According to the Almunecar Town Hall, La Herradura has a standing population of 7,000, which increases to 20,000 during the summer months. Many might feel that those figures are inflated, but whatever the case, the standing population of La Herradura is double, at least, the total population of the Rio Verde Valley, which has an independent G/C post.
Of course, the distance factor is a clincher, as La Herradura is about six kilometres from Almunecar by road, where as Jete is eight and Otivar 14.
The reason that La Herradura had such a strong Guardia presence, has a lot to do with it being a coastal town and the problem of smuggling/pirates: The La Herradura castle was occupied by the Spanish Army until 1839 and then taken over by the Carabineros/Guardia Civil in 1940. The reason that the Spanish Army was there until the beginning of the 19th Century was to counter Barbary pirate attacks, which by the 1830’s had died out.

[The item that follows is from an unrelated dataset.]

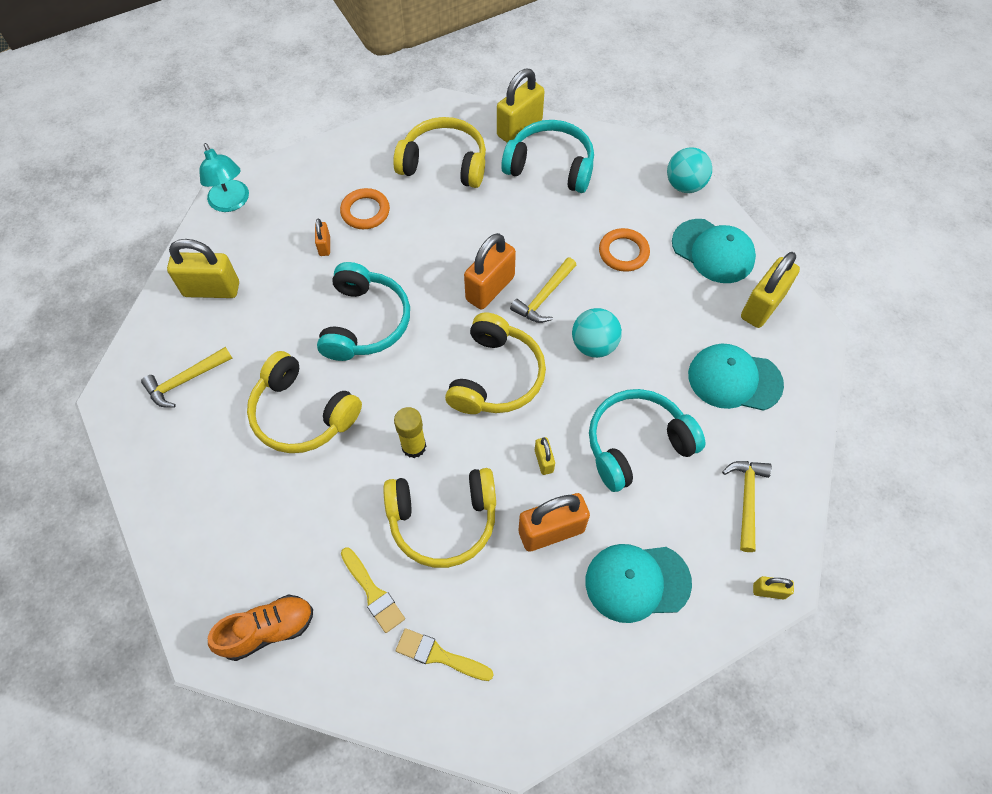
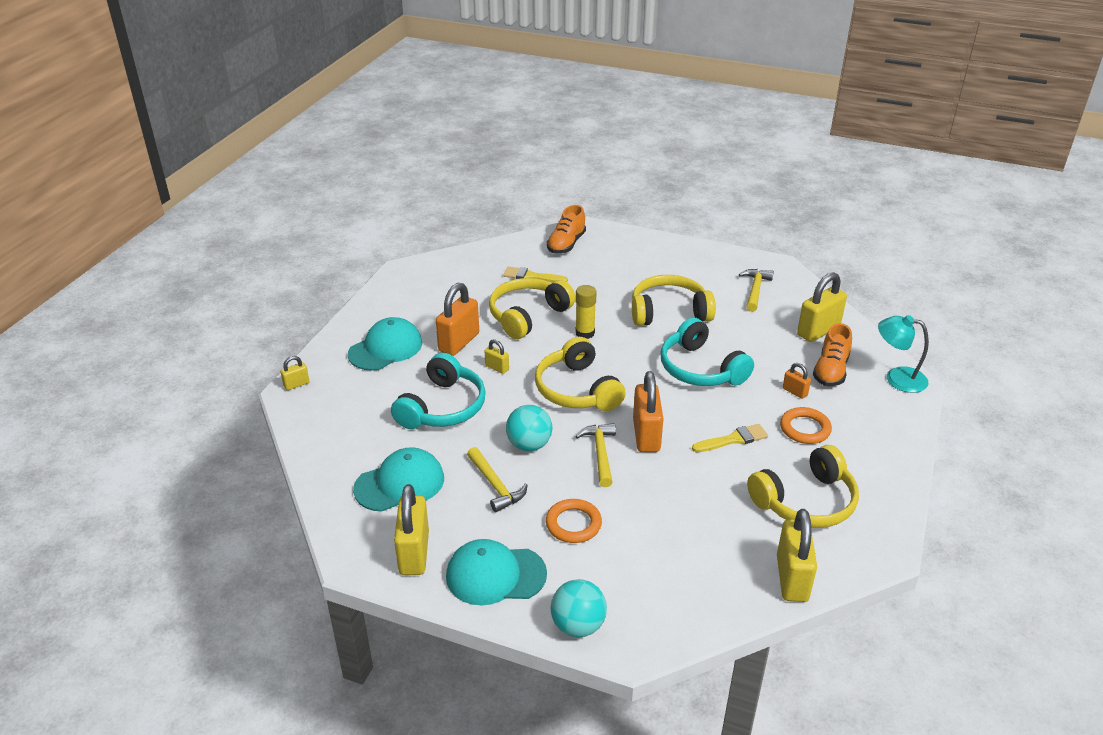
camera: 140 degrees right, 25 degrees down
(268, 244) = (830, 371): none -> orange shoe
(439, 655) = (471, 275): yellow brush -> yellow brush (733, 439)
(550, 166) = (719, 559): turquoise headphones -> none
(746, 499) = (340, 419): yellow hammer -> yellow hammer (495, 485)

At the time that the Guardia moved into the castle, just after the end of the Spanish Civil War, they also had sub-posts on Cerro Gordo over looking Cantarijan, and another on the Peñon de Lobo, overlooking what is today Marina del Este.
Obviously, the Ministry doesn’t want to have to finance a separate Guardia-Civil post in La Herradura, because it’s not just a case of housing seven policemen, but their families too – Cuarteles have family housing. Furthermore, funds are not exactly abundant at the moment, or in the foreseeable future.
The Almunecar post is out on the western outskirts of town, actually on the main road, so in the case of an emergency call out, they can be screaming into La Herradura in minutes.
So, what do our La Herradura-resident readers think about it?